セッション情報 専修医発表(卒後3-5年迄)

タイトル 専31:

回腸に発生したPyrogenic granulomaの1例

演者 梅崎 直紀(熊本大学大学院 消化器外科学)
共同演者 宮本 裕士(熊本大学大学院 消化器外科学), 坂本 快郎(熊本大学大学院 消化器外科学), 辛島 龍一(熊本大学大学院 消化器外科学), 井田 智(熊本大学大学院 消化器外科学), 今村 裕(熊本大学大学院 消化器外科学), 石本 崇胤(熊本大学大学院 消化器外科学), 岩上 志朗(熊本大学大学院 消化器外科学), 馬場 祥史(熊本大学大学院 消化器外科学), 吉田 直矢(熊本大学大学院 消化器外科学), 渡邊 雅之(熊本大学大学院 消化器外科学), 馬場 秀夫(熊本大学大学院 消化器外科学)

■ 提供データ
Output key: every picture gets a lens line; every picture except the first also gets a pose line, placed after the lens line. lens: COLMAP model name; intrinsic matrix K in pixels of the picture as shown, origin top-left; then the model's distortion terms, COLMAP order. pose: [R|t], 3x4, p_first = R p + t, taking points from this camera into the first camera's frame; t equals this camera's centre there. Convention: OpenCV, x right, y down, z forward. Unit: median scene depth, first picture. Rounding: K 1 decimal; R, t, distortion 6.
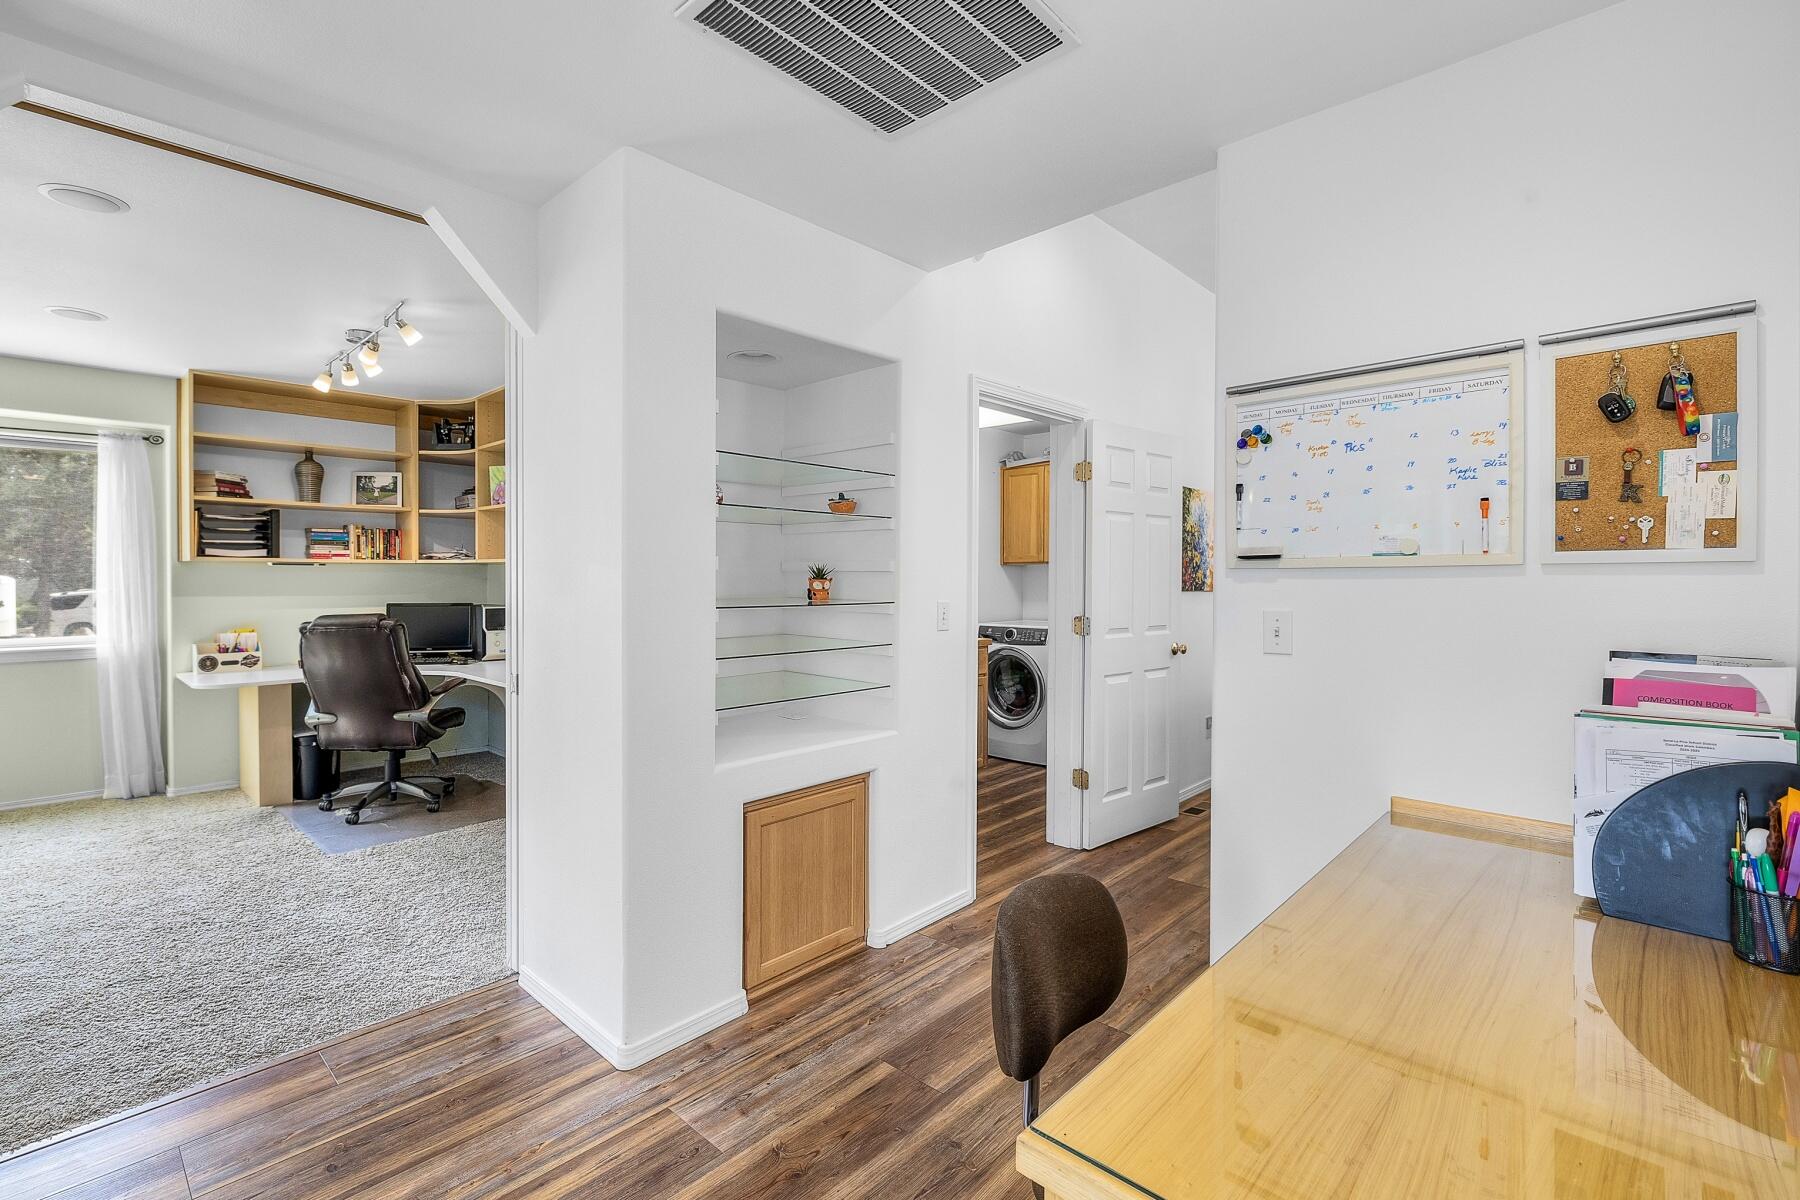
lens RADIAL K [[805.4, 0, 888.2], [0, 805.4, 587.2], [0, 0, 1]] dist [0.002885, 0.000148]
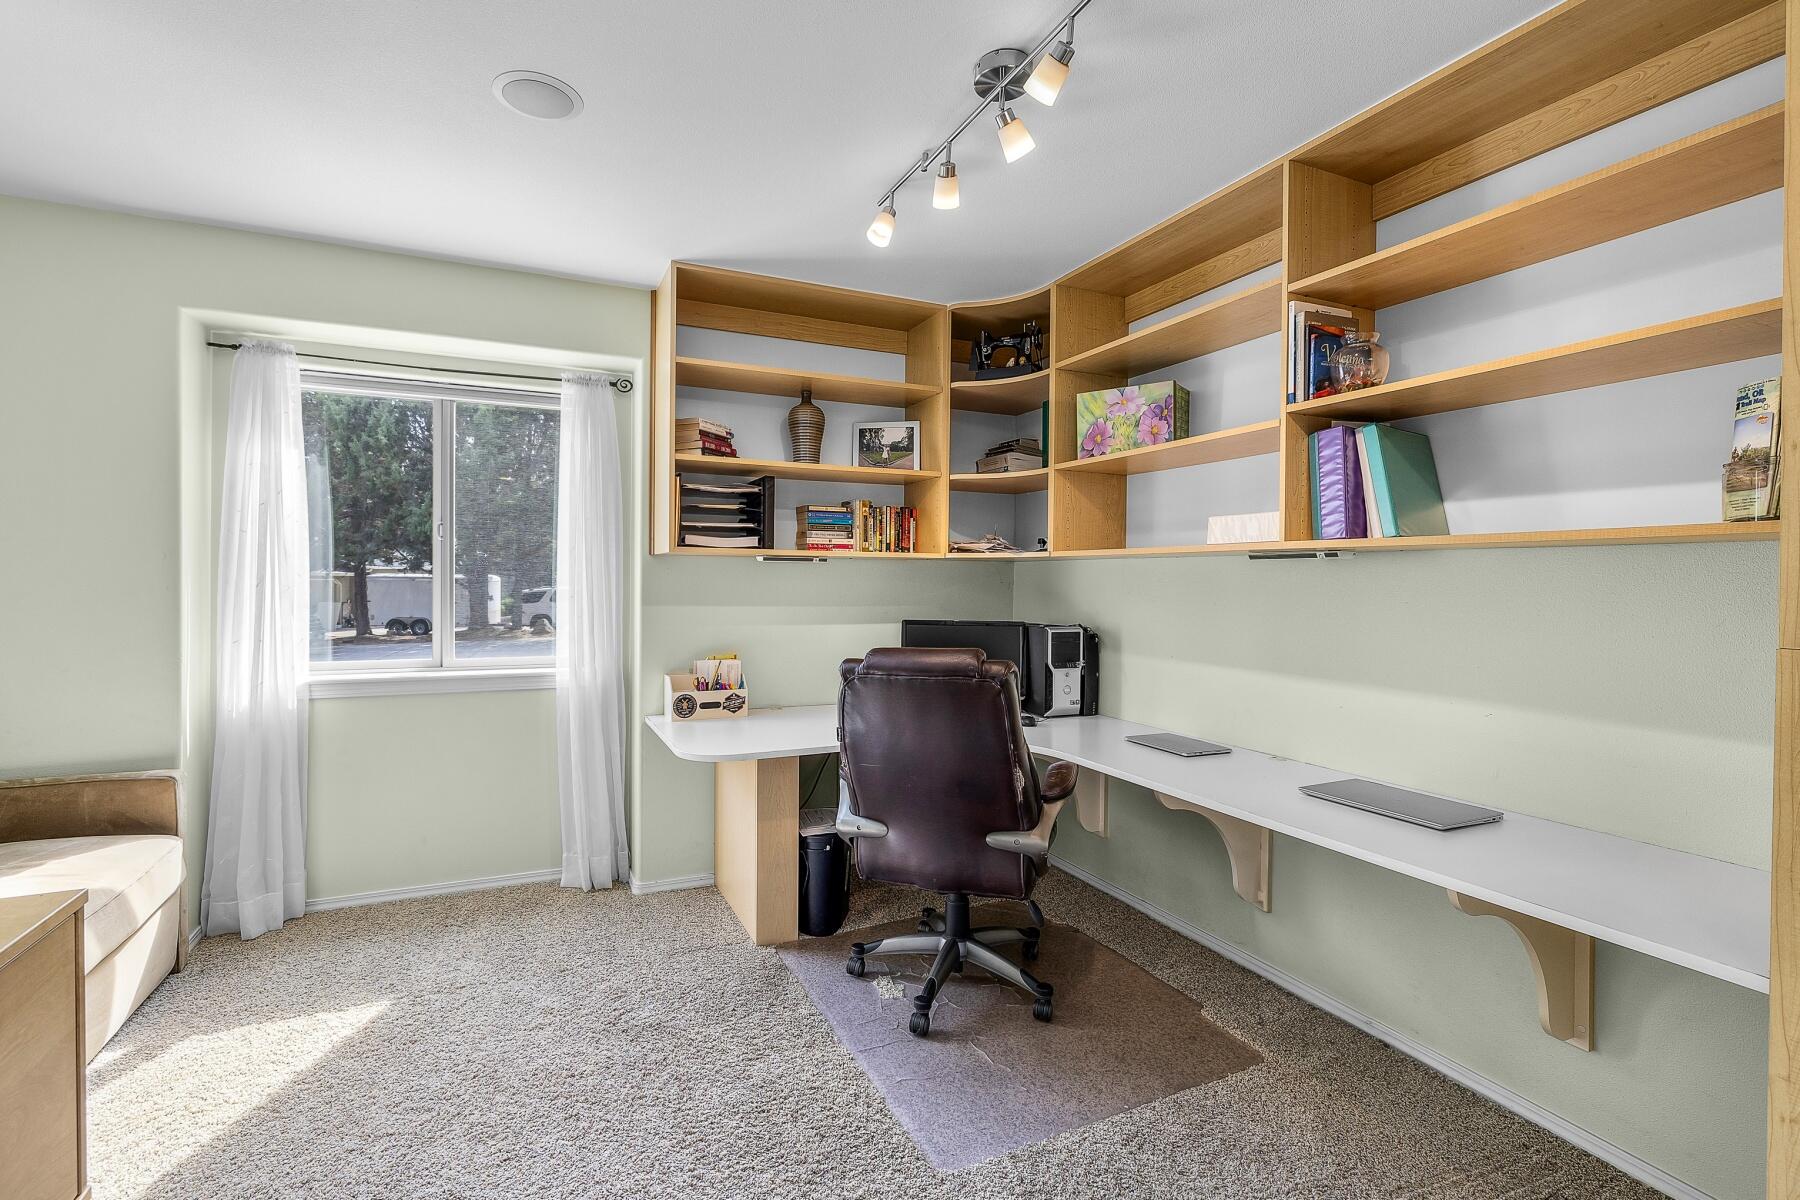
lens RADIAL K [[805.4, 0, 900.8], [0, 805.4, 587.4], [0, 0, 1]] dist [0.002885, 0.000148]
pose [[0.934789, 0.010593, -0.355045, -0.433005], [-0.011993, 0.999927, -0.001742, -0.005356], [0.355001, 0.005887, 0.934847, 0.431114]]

■ 課題の内容
回腸のPyrogenic granulomaの症例発表の文章を、共同演者の一覧の後から書き継いでください。

■ 解答欄
抄録 Pyogenic granuloma(化膿性肉芽腫)は小葉性毛細血管腫で殆どが皮膚に発生し、口腔粘膜表面に見られることもあるが消化管内に生じることは極めて稀である。今回我々は回腸に発生したpyogenic granulomaからの消化管出血を経験したので文献的考察を含めて報告する。症例は61歳、男性。主訴は労作時動悸・息切れ。症状が強くなったためかかりつけ医を受診し、循環器疾患を疑われ、精査を行うも異常を認めなかった。血液検査にて鉄欠乏性貧血を指摘され、便潜血反応も陽性であった。上下部消化管内視鏡検査を施行するも出血源は認められず、その後も貧血の進行を認めたため、小腸からの出血が疑われた。カプセル内視鏡検査及び肛門的ダブルバルーン小腸内視鏡検査を施行し、回腸に1cm程度の中央にびらんを伴う隆起性病変が認められた。拍動性であったため生検は施行せず、近傍に点墨およびクリップを留置し検査を終了した。後日、小腸動静脈瘻の術前診断で手術を施行した。回腸末端より50cm口側の部に点墨およびクリップを認め、同部を含め小腸部分切除術を施行した。術後経過は良好で術後10日目に退院した。病理検査の結果、表面にびらんがあり、粘膜固有層~下層にかけて多数の血管増生を認め、炎症細胞の浸潤を伴っていた。動静脈瘻の所見は認めず、回腸pyogenic granulomaと診断した。術後6ヶ月現在、貧血の進行は認めていない。本疾患は大量下血や口腔外科領域での再発例も報告されており、完全切除と経過観察が必要である。小腸からの消化管出血の原因の1つとして本疾患も念頭に置くべきである。